Do I need a CDI ahead of the coil. Could the primary winding need more than 12V to get a good spark. It seams like I have the same problem as Keith5700 and his V8. I think we might have used incompatable coils.
 
Steve , you should try it with a capacitor between the coil could be that your pulse is so short
or week that your coil is not totaly loaded
 
Steve forgot to ask what do you have on pin 1,2,3,4 if it's what I think you can't drive this with a hall sensor
 
Whats the resistance of your coil primary and secondary winding, check the caddy coil too.
 
Whats the resistance of your coil primary and secondary winding, check the caddy coil too.

good question, this was my next one:D I whent in my shop today and tried
a few thing. I think that to many issue is causing many heart breaking not
starting engines. I build the (5bears ign # tim6 with the NTE2329 I had in stock) with an hall effect sensor, output fine on the scope. Then just to put some spice on french fries instead of driving a coil I whent for a DC motor
with permanent magnet, close enought to a coil. I could go up to 100khz
before I had any bad fluctuation on the scope, change resistor value on base
and back solid to105K after that alot of noise and that was it. I must tell you that the motor got EXTEMELY HOT:fan::fan:
This diagram works for sure.
so if we go around all the math your primary cant be more then 30 ohms
hope it help
 
Im thinking those snowmobile coils might be high primary resistance magneto coils. In which case I gotta whip up another test CDI on a round circuit board...
 
The circuit you posted is a poor variation of the "old school" TIM circuit. A hall sensor in theory will activate it but the resistor values on the front end are pretty low value and depending on the sensor it might not be able to drive the circuit and/or may damage the sensor. The problem with all of the original TIM circuits is the output transistor breakdown voltage. In order for a coil to work properly you must not supress the kickback voltage generate on the primary side of the coil when the "points" open. When you use conventional points there is no problem since the points gap is quite large.
In the case of the TIM circuit the transistor breakdown voltage is perhaps (unchecked for the particular transistor) 150volts at most. This will limit the seconday Hi voltage to 150v x the turns ratio of the coil. Typical turns ratios are about 100:1 therefore the secondary will only get to 15kv. That's probably more than enough for a model engine but you can do better.

Try my circuit below. It has the following improvements:
1. The front end is designed for a Hall sensor.
2. The first stage does not sit around consuming a lot of power when the engine is not running. The circuit you presented consumes considerable power just sitting there doing nothing.

§ PROBLEM 1
Pull out every line of the entries below that contains the string "true". Case counts.

§ SOURCE MATERIAL
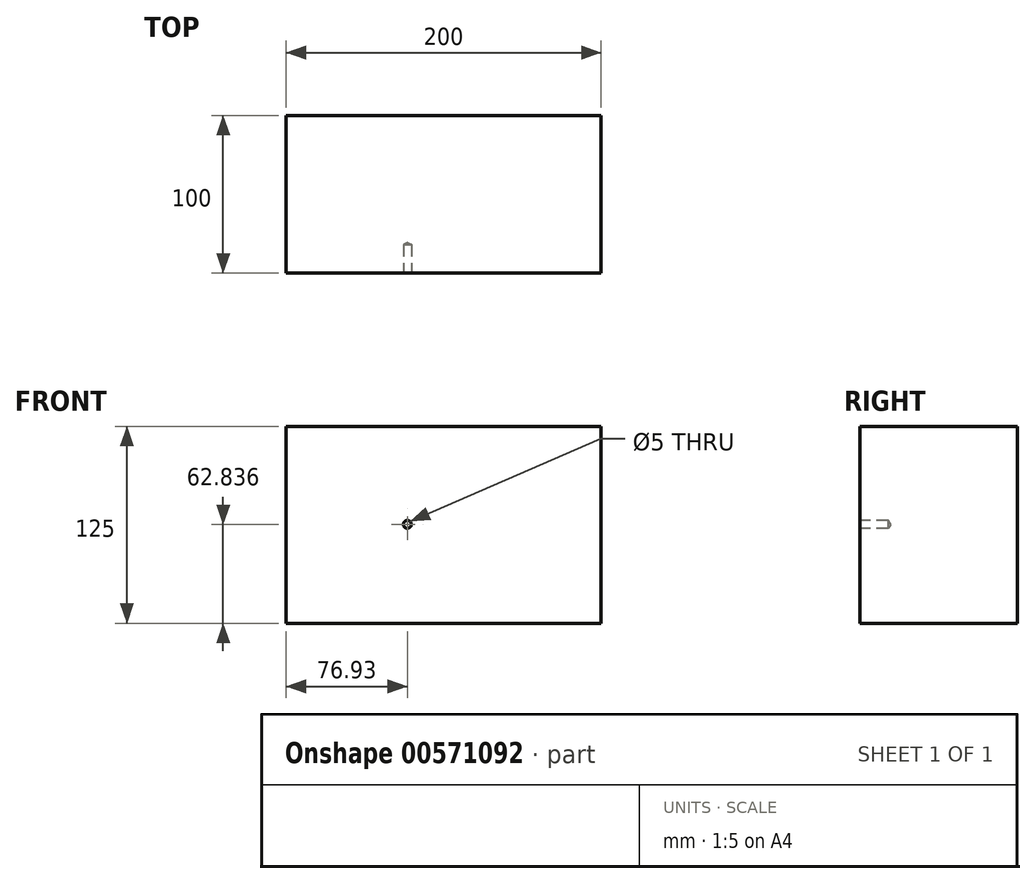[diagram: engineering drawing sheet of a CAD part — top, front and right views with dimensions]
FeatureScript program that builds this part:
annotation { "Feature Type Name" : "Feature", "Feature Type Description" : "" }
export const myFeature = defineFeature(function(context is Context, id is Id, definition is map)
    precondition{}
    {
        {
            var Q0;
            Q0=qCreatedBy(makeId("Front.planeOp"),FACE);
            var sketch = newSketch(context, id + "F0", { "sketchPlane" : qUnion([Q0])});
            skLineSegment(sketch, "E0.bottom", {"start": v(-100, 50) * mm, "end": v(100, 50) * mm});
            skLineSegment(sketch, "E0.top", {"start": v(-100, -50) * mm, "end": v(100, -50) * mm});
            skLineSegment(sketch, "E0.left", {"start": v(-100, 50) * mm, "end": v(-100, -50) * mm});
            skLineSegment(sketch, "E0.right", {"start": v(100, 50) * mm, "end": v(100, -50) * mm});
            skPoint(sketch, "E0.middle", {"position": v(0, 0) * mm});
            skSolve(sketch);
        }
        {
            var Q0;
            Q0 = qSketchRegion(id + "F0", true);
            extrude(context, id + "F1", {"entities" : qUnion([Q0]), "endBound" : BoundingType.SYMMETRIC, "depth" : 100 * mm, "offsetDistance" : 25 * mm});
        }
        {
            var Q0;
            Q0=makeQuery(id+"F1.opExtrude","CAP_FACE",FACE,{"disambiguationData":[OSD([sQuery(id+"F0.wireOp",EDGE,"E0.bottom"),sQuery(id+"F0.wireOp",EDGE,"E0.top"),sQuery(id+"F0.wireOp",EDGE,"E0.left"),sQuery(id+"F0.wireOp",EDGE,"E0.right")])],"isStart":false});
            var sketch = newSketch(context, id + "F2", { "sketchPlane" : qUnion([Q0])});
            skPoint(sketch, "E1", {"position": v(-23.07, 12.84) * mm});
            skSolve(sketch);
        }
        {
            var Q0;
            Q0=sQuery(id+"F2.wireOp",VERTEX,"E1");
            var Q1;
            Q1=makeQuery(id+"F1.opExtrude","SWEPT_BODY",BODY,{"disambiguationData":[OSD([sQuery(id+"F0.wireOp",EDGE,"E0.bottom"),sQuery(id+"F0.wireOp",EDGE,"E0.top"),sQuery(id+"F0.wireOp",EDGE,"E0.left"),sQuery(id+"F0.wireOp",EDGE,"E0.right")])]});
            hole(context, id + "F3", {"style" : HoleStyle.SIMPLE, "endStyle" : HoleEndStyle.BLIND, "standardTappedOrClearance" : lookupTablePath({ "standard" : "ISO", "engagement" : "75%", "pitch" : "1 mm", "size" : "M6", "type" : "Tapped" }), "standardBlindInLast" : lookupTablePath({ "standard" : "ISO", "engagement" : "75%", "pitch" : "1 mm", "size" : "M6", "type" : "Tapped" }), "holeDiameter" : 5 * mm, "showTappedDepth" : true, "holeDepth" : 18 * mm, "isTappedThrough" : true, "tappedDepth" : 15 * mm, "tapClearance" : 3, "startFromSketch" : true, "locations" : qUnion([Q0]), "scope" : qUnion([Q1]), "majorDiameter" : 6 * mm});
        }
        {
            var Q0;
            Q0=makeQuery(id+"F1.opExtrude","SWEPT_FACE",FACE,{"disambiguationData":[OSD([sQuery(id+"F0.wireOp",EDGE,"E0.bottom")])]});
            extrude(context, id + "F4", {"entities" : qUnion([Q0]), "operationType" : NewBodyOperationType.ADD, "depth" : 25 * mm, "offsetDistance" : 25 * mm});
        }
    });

...

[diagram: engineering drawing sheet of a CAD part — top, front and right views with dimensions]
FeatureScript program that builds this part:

§ PROBLEM 2
Repeat word for word the part of the ignition coil thread that opens with the words containing "In the case" and closes with "can do better.".

§ EXPECTED ANSWER 1
            Q0 = qSketchRegion(id + "F0", true);
            hole(context, id + "F3", {"style" : HoleStyle.SIMPLE, "endStyle" : HoleEndStyle.BLIND, "standardTappedOrClearance" : lookupTablePath({ "standard" : "ISO", "engagement" : "75%", "pitch" : "1 mm", "size" : "M6", "type" : "Tapped" }), "standardBlindInLast" : lookupTablePath({ "standard" : "ISO", "engagement" : "75%", "pitch" : "1 mm", "size" : "M6", "type" : "Tapped" }), "holeDiameter" : 5 * mm, "showTappedDepth" : true, "holeDepth" : 18 * mm, "isTappedThrough" : true, "tappedDepth" : 15 * mm, "tapClearance" : 3, "startFromSketch" : true, "locations" : qUnion([Q0]), "scope" : qUnion([Q1]), "majorDiameter" : 6 * mm});

§ EXPECTED ANSWER 2
In the case of the TIM circuit the transistor breakdown voltage is perhaps (unchecked for the particular transistor) 150volts at most. This will limit the seconday Hi voltage to 150v x the turns ratio of the coil. Typical turns ratios are about 100:1 therefore the secondary will only get to 15kv. That's probably more than enough for a model engine but you can do better.